İlker Çınar: Hepimizin bir ehliyeti vardır. Ehliyetin arkasında
sahibinin imzası var. Ehliyetin arkasında benim imzam olurda,
TUSHAD kimliğinde neden olmasın. İlk kimliğimi kaybettiğimi
sanıyordum, sonra buldum. Bana ikinci TUSHAD kimliğini Mehmet Ülger
verdi. Bu kimliğe imza atmamı Mehmet Ülger söyledi.
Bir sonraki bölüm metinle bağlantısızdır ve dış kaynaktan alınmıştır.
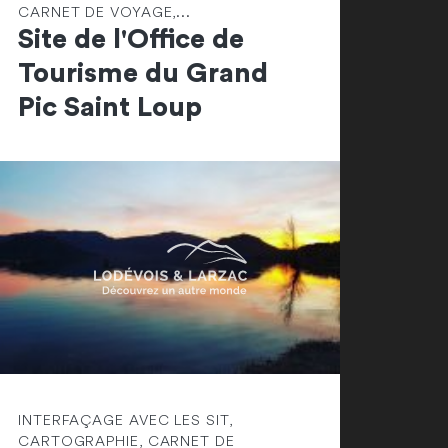
CARNET DE VOYAGE,...
Site de l'Office de
Tourisme du Grand
Pic Saint Loup
INTERFAÇAGE AVEC LES SIT,
CARTOGRAPHIE, CARNET DE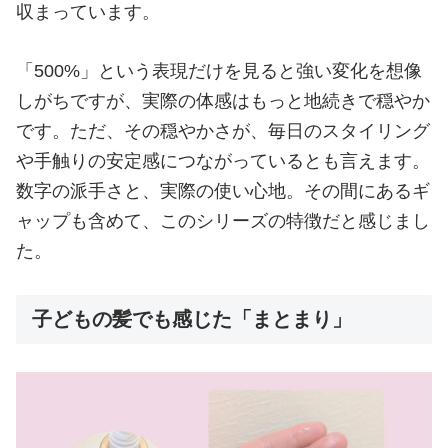
収まっています。
「500%」という表現だけを見ると強い変化を想像
しがちですが、実際の体感はもっと地続きで穏やか
です。ただ、その穏やかさが、毎日のスタイリング
や手触りの安定感につながっているとも言えます。
数字の派手さと、実際の使い心地。その間にあるギ
ャップも含めて、このシリーズの特徴だと感じまし
た。
子どもの髪でも感じた「まとまり」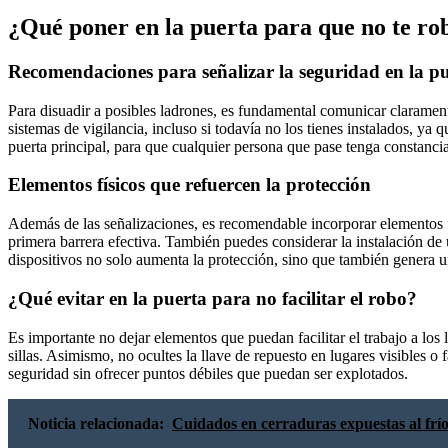
¿Qué poner en la puerta para que no te ro
Recomendaciones para señalizar la seguridad en la p
Para disuadir a posibles ladrones, es fundamental comunicar claramen
sistemas de vigilancia, incluso si todavía no los tienes instalados, ya 
puerta principal, para que cualquier persona que pase tenga constancia
Elementos físicos que refuercen la protección
Además de las señalizaciones, es recomendable incorporar elementos fís
primera barrera efectiva. También puedes considerar la instalación d
dispositivos no solo aumenta la protección, sino que también genera u
¿Qué evitar en la puerta para no facilitar el robo?
Es importante no dejar elementos que puedan facilitar el trabajo a los
sillas. Asimismo, no ocultes la llave de repuesto en lugares visibles o
seguridad sin ofrecer puntos débiles que puedan ser explotados.
Noticia relacionada:
Cuidados en cerraduras expuestas al frío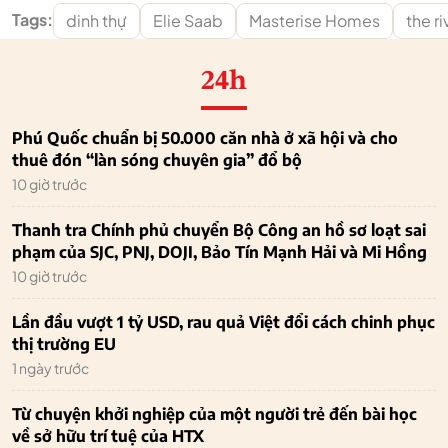
Tags:
dinh thự
Elie Saab
Masterise Homes
the ri
24h
Phú Quốc chuẩn bị 50.000 căn nhà ở xã hội và cho
thuê đón “làn sóng chuyên gia” đổ bộ
10 giờ trước
Thanh tra Chính phủ chuyển Bộ Công an hồ sơ loạt sai
phạm của SJC, PNJ, DOJI, Bảo Tín Mạnh Hải và Mi Hồng
10 giờ trước
Lần đầu vượt 1 tỷ USD, rau quả Việt đổi cách chinh phục
thị trường EU
1 ngày trước
Từ chuyện khởi nghiệp của một người trẻ đến bài học
về sở hữu trí tuệ của HTX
Mahkeme Başkanı Hayrettin Kısa: Kimlik size verilirken bir tutanak
tanzim edildi mi?
İlker Çınar: Bana tutanak imzalatıldı.
Mahkeme Başkanı Hayrettin Kısa: Tutanağın bir sureti sende kaldı
mı?
İlker Çınar: Benden geri aldılar.
Mahkeme Başkanı Hayrettin Kısa: Ses kayıtları ne amaçla yapıldı?
Jandarmaya bunu sorduk. Ses kayıtlarının alınarak raporlanması gibi
bir sistemin olmadığı söylendi.
İlker Çınar: Ses kayıtları kısa metrajlı değildi. Ses kayıtlarının
hazırlanmasındaki amaç sahte raporların temelini oluşturuyordu.
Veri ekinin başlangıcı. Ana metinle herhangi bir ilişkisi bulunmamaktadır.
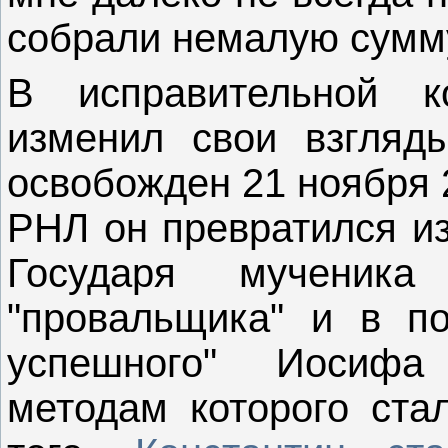
собрали немалую сумму
В исправительной к
изменил свои взгляд
освобожден 21 ноября 
РНЛ он превратился из
Государя мученик
"провальщика" и в по
успешного" Иосифа
методам которого ста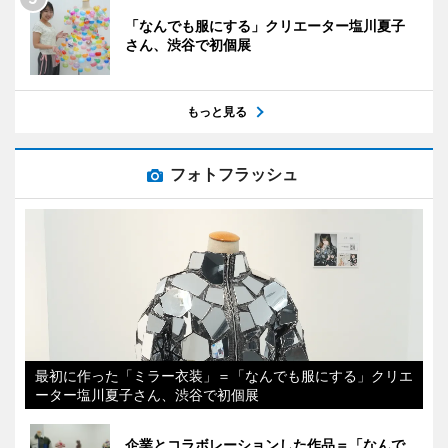
「なんでも服にする」クリエーター塩川夏子
さん、渋谷で初個展
もっと見る
フォトフラッシュ
最初に作った「ミラー衣装」＝「なんでも服にする」クリエ
ーター塩川夏子さん、渋谷で初個展
企業とコラボレーションした作品＝「なんで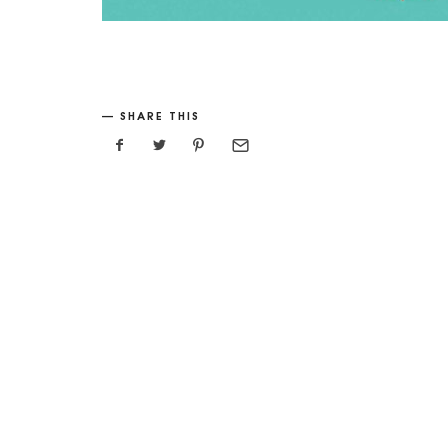
SHARE THIS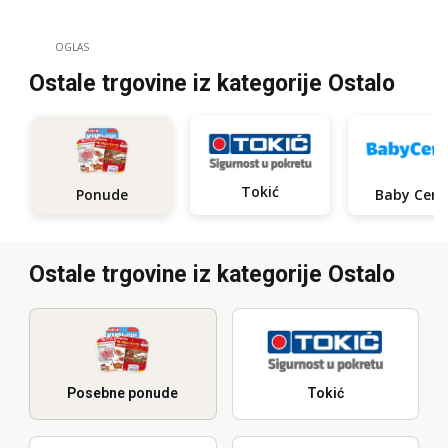
OGLAS
Ostale trgovine iz kategorije Ostalo
Tokić
Ponude
Ostale trgovine iz kategorije Ostalo
Posebne ponude
Tokić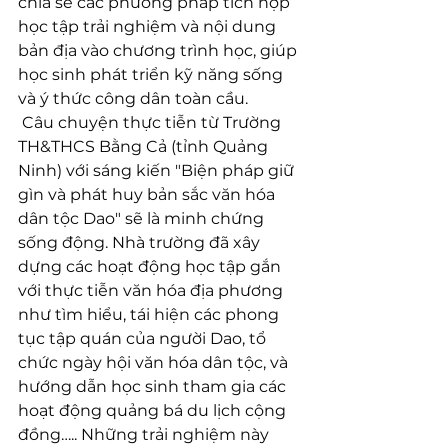
chia sẻ các phương pháp tích hợp 
học tập trải nghiệm và nội dung 
bản địa vào chương trình học, giúp 
học sinh phát triển kỹ năng sống 
và ý thức công dân toàn cầu.
 Câu chuyện thực tiễn từ Trường 
TH&THCS Bằng Cả (tỉnh Quảng 
Ninh) với sáng kiến "Biện pháp giữ 
gìn và phát huy bản sắc văn hóa 
dân tộc Dao" sẽ là minh chứng 
sống động. Nhà trường đã xây 
dựng các hoạt động học tập gắn 
với thực tiễn văn hóa địa phương 
như tìm hiểu, tái hiện các phong 
tục tập quán của người Dao, tổ 
chức ngày hội văn hóa dân tộc, và 
hướng dẫn học sinh tham gia các 
hoạt động quảng bá du lịch cộng 
đồng….. Những trải nghiệm này 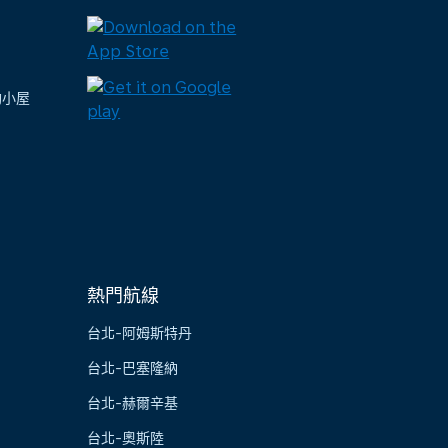
陶小屋
熱門航線
台北-阿姆斯特丹
台北-巴塞隆納
台北-赫爾辛基
台北-奧斯陸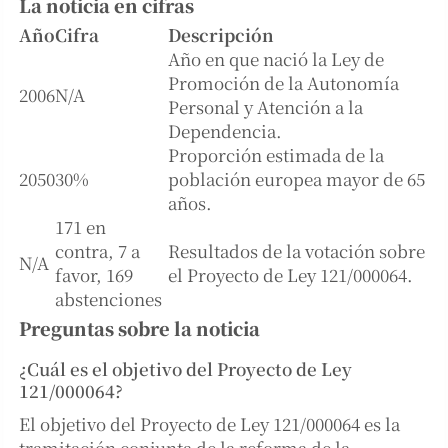
La noticia en cifras
Año
Cifra
Descripción
Año en que nació la Ley de
Promoción de la Autonomía
2006
N/A
Personal y Atención a la
Dependencia.
Proporción estimada de la
2050
30%
población europea mayor de 65
años.
171 en
contra, 7 a
Resultados de la votación sobre
N/A
favor, 169
el Proyecto de Ley 121/000064.
abstenciones
Preguntas sobre la noticia
¿Cuál es el objetivo del Proyecto de Ley
121/000064?
El objetivo del Proyecto de Ley 121/000064 es la
tramitación conjunta de la reforma de la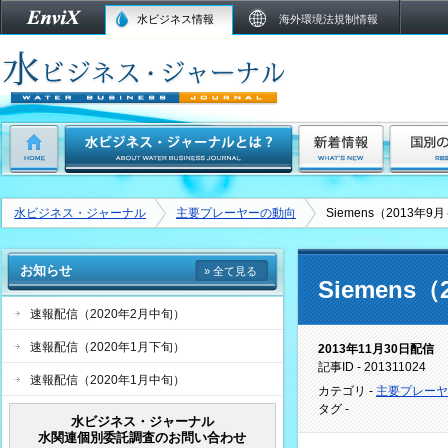
水ビジネス情報
海外環境法規制情報
水ビジネス・ジャーナル
主要プレーヤーの動向
Siemens（2013年
お知らせ
» 全て見る
Siemens
速報配信（2020年2月中旬）
速報配信（2020年1月下旬）
2013年11月30日配信
記事ID - 201311024
速報配信（2020年1月中旬）
カテゴリ -
主要プレーヤ
タグ -
水ビジネス・ジャーナル
水関連個別委託調査のお問い合わせ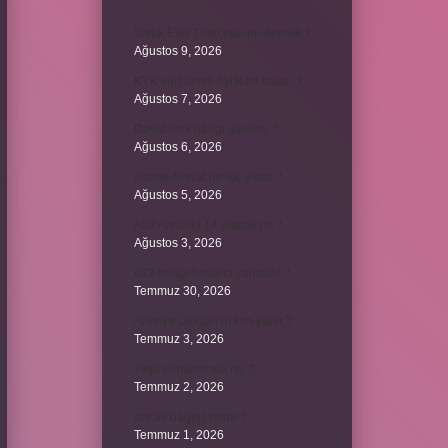
Varlık Eski Türkçede ne demek ?
Ağustos 9, 2026
KYK yurt ücreti aylık ne kadar ?
Ağustos 7, 2026
David ismi hangi ülkenin ?
Ağustos 6, 2026
Avene Akerat ne işe yarar ?
Ağustos 5, 2026
A52 Android 14 alacak mı ?
Ağustos 3, 2026
622 hangi hesaba yansıtılır ?
Temmuz 30, 2026
Antalya Otogarı’nı kim yaptı ?
Temmuz 3, 2026
Yeşil elmanın adı ne ?
Temmuz 2, 2026
ancak bağlaç mıdır ?
Temmuz 1, 2026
Jandarma verdiği cevap da bunun olamayacağını söyledi. Ruhi Abat7ın
da haber elemanı olmadığını söyledi. Ama tüm ses kayıtlarında Ruhi
Abat’ın sesi var.
Mahkeme Başkanı Hayrettin Kısa: Abdullah Atılgan cinayetleri
biliyor muydu?
İlker Çınar: Tabi ki biliyordu, bilmeyen bendim. Bu cinayetleri
operasyon olarak nitelendirmiştir. Gerekliliğini savunmuştur.
Bildiğini de ben bizzat kendisinden duydum.
Mahkeme Başkanı Hayrettin Kısa: Ne diyor?
İlker Çınar: Cinayetleri kast ederek operasyondur dedi. Bunun bir
TUSHAD emri olduğunu söyledi.
Mahkeme Başkanı Hayrettin Kısa: Levent Ercan Gelegen ile Emre
Günaydın’ı yetiştirdiğini söylüyorsun, bunu neye göre
söylüyorsun?
İlker Çınar: Levent Ercan Gelegen, Emre Günaydın’ı tanımadığını
söyleyebilir. Emre Günaydın, hastanede kendisine geldiğinde Gelegen
ismini yazmıştır. Bilmediği bir kişiyi neden yazsın.
Mahkeme Başkanı Hayrettin Kısa: Ölüm listesinde olduğunu, bunun
Mehmet Çalışkan’ın getirdiğini söyledin. Mehmet Çalışkan
jandarmanın idare kısmında çalıştığını söyledi. Bu jandarmanın
emrimi?
İlker Çınar: Mehmet Çalışkan, Tarsus Jandarma’da tim komutanıdır.
Mehmet Çalışkan’ın benimle tanışıklığı bilindiği için bana bu
söylendi. Bu Mehmet Çalışkan tarafından söylendi. Gittim, 3
sayfaydı. 25 Ağustos 2008 tarihinde Tarsus Adliyesi’ne gittiğimde
bana tebliğ edilince tam olarak öğrendim. Ruhi Abat’ın imside
vardı. Bildiğim kadarıyla Ruhi Abat’a tebliğ edilmedi. Beni
öldürüp, olayı misyonerlere yükleyeceklerdi. Bunun alt yapısıydı.
Ekoller savaşına bağlayacaklardı. Bunun lat yapısı için bunu bana
tebliğ ettiler.
“ELHAMDÜLİLLAH MÜSLÜMAN’IM. TECVİTLİ OLARAK KUR’AN-I KERİM’İ
OKUYORUM”
Mahkeme Başkanı Hayrettin Kısa: Alkol kullanmıyorum diyorsun.
Hıristiyanlık’ta şarap meselesi var. Bu bir çelişki değil mi?
İlker Çınar: Şarap konusu sembolik bir şeydir. Biz üzüm suyu denen
bir mayı kullanıyorduk. Kesinlikle biz şarap kullanmıyorduk.
Özellikle alkolsüz üzüm suyu kullanıyorduk. Elhamdülillah
Müslüman’ım. Tecvitli olarak Kur’an-ı Kerim’i okuyorum. Kur’an-ı
Kerim’i tecvitli olarak okumayı 1 ayda öğrendim.
Mahkeme heyeti duruşmayı 4 Haziran Salı gününe erteledi.